I then tried to come up with an estimate of how many 35x great grandchildren Adrianus might have fostered. Of course, it’s impossible to work it out precisely but, as a rough guess, if one imagines that each generation had, say, 3 surviving children that would mean, if my maths is anywhere near functional, there would be 3^35 descendants. Or, roughly 50,031,545,098,999,707. Given that the current population of the world is 7.951 billion, does that mean I am related to everyone on the planet? That number is way out of whack, of course, because it assumes that each of those is a distinct individual when, in fact, the same person appears in, perhaps, several different places in the family tree.

Perhaps I’ll find something better to waste my time with this week.

Both come this week from that universal provider of all stupidity, the Tory party and their election propaganda. Last week they published an attack ad claiming that London, under the Labour Mayor Sadiq Khan, has become the crime capital of the world. Unfortunately, the footage they used of people running from an alleged gunfire incident was filmed in Penn Station, New York. They hastily deleted the tweet.
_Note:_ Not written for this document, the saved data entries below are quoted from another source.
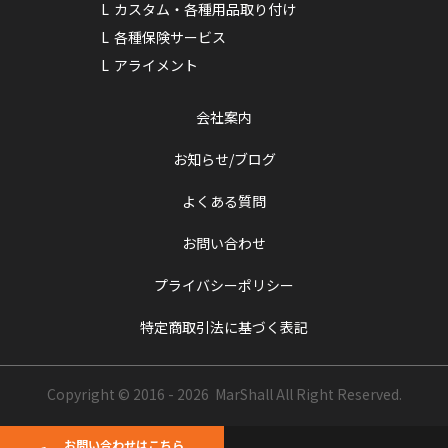
カスタム・各種用品取り付け
各種保険サービス
アライメント
会社案内
お知らせ/ブログ
よくある質問
お問い合わせ
プライバシーポリシー
特定商取引法に基づく表記
Copyright © 2016 - 2026 MarShall
All Right Reserved.
お問い合わせはこちら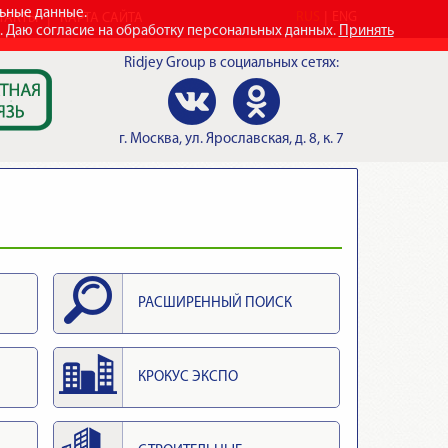
льные данные.
RUS
ENG
ТАКТЫ
КАРТА САЙТА
e. Даю согласие на обработку персональных данных.
Принять
Ridjey Group
в социальных сетях:
г.
Москва
,
ул. Ярославская, д. 8, к. 7
РАСШИРЕННЫЙ ПОИСК
КРОКУС ЭКСПО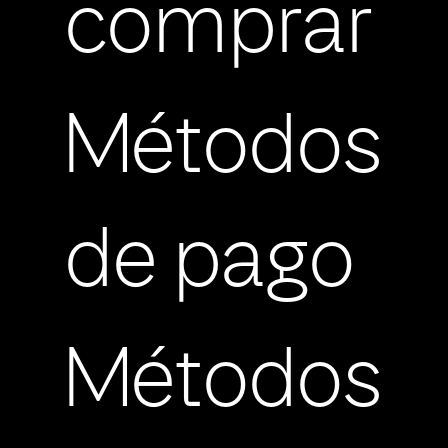
comprar
Métodos
de pago
Métodos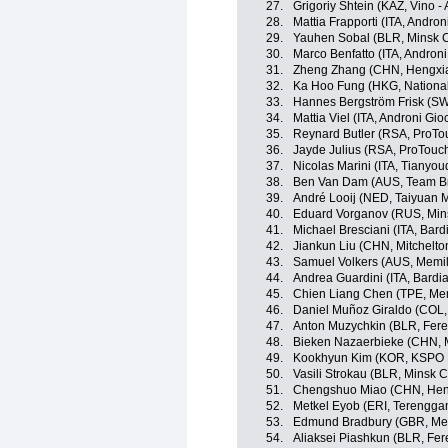
27.
Grigoriy Shtein (KAZ, Vino -
28.
Mattia Frapporti (ITA, Andron
29.
Yauhen Sobal (BLR, Minsk C
30.
Marco Benfatto (ITA, Androni
31.
Zheng Zhang (CHN, Hengxia
32.
Ka Hoo Fung (HKG, Nationa
33.
Hannes Bergström Frisk (SW
34.
Mattia Viel (ITA, Androni Gio
35.
Reynard Butler (RSA, ProTo
36.
Jayde Julius (RSA, ProTouc
37.
Nicolas Marini (ITA, Tianyo
38.
Ben Van Dam (AUS, Team B
39.
André Looij (NED, Taiyuan 
40.
Eduard Vorganov (RUS, Mins
41.
Michael Bresciani (ITA, Bard
42.
Jiankun Liu (CHN, Mitchelto
43.
Samuel Volkers (AUS, Memil
44.
Andrea Guardini (ITA, Bardi
45.
Chien Liang Chen (TPE, Mem
46.
Daniel Muñoz Giraldo (COL, 
47.
Anton Muzychkin (BLR, Fere
48.
Bieken Nazaerbieke (CHN, M
49.
Kookhyun Kim (KOR, KSPO Bi
50.
Vasili Strokau (BLR, Minsk C
51.
Chengshuo Miao (CHN, Hen
52.
Metkel Eyob (ERI, Terengga
53.
Edmund Bradbury (GBR, Mem
54.
Aliaksei Piashkun (BLR, Fer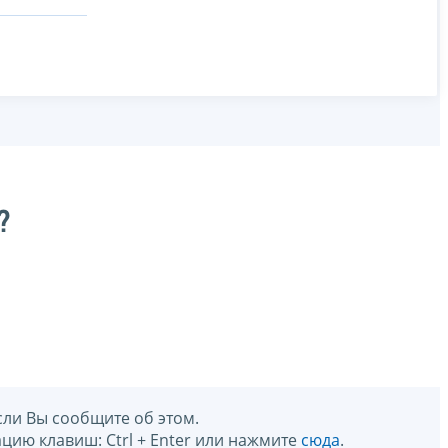
?
сли Вы сообщите об этом.
цию клавиш: Ctrl + Enter или нажмите
сюда
.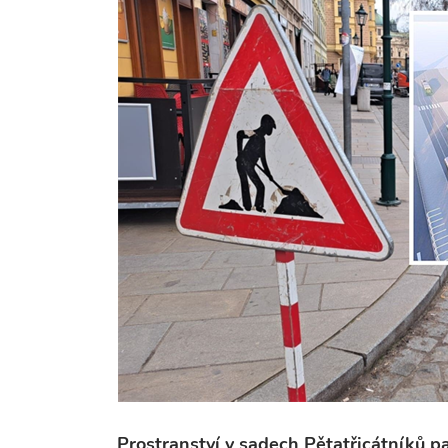
Prostranství v sadech Pětatřicátníků pa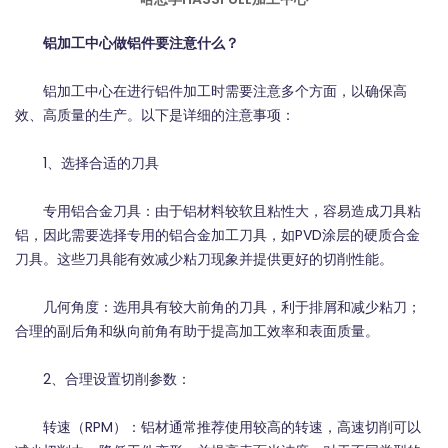
铝加工中心做铝件要注意什么？
铝加工中心在进行铝件加工时需要注意多个方面，以确保高
效、高质量的生产。以下是详细的注意事项：
1、选择合适的刀具
专用铝合金刀具：由于铝材料较软且粘性大，容易造成刀具粘
铝，因此需要选择专用的铝合金加工刀具，如PVD涂层的硬质合金
刀具。这些刀具能有效减少粘刀现象并提供更好的切削性能。
几何角度：选用具有较大前角的刀具，利于排屑和减少粘刀；
合理的副后角和纵向前角有助于提高加工效率和表面质量。
2、合理设置切削参数：
转速（RPM）：铝材通常推荐使用较高的转速，高速切削可以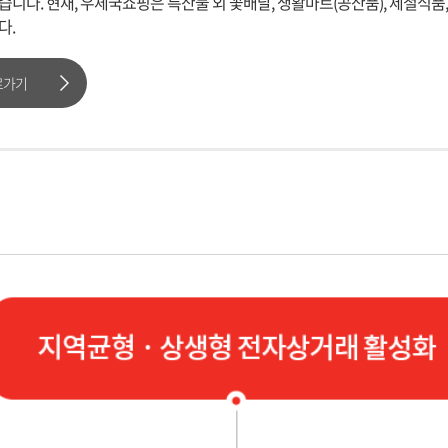
니다. 현재, 우체국쇼핑은 특산물 외 꽃배달, 생활마트(공산품), 제철식품
다.
로가기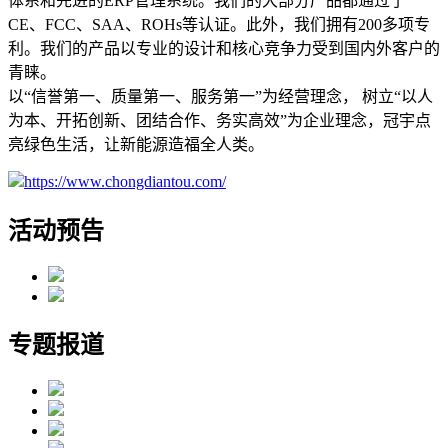
体系和先进的ERP管理系统。我们的大部分产品都通过了
CE、FCC、SAA、ROHs等认证。此外，我们拥有200多项专
利。我们的产品以专业的设计和核心竞争力受到国内外客户的
青睐。
以“信誉第一、质量第一、服务第一”为经营理念， 树立“以人
为本、开拓创新、团结合作、务实高效”为企业理念，冠宇点
亮绿色生活，让新能源造福全人类。
https://www.chongdiantou.com/
活动预告
专题报道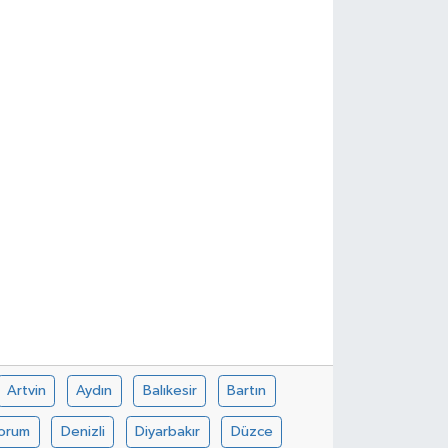
Artvin
Aydın
Balıkesir
Bartın
orum
Denizli
Diyarbakır
Düzce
This week their media team managed to surpass even that nonsense. They tweeted an image of the Prime Minister with the tagline, “Britain is the second most powerful country” cheerily illustrated with a photo montage of some examples of the UK’s power and importance. The first thing wrong with the tweet was that it included an image of King Charles. According to long established protocol, the image of the monarchy cannot be used in such publicity. Amongst the other images illustrating the might of the UK? A Canadian car, an American jet and a South Korean-built ship. This tweet was also rapidly deleted.

You could not make it up.

Meanwhile, keep happy, keep smiling, keep exercising, be good, be careful, and keep safe. And be gentle to wasps and bees.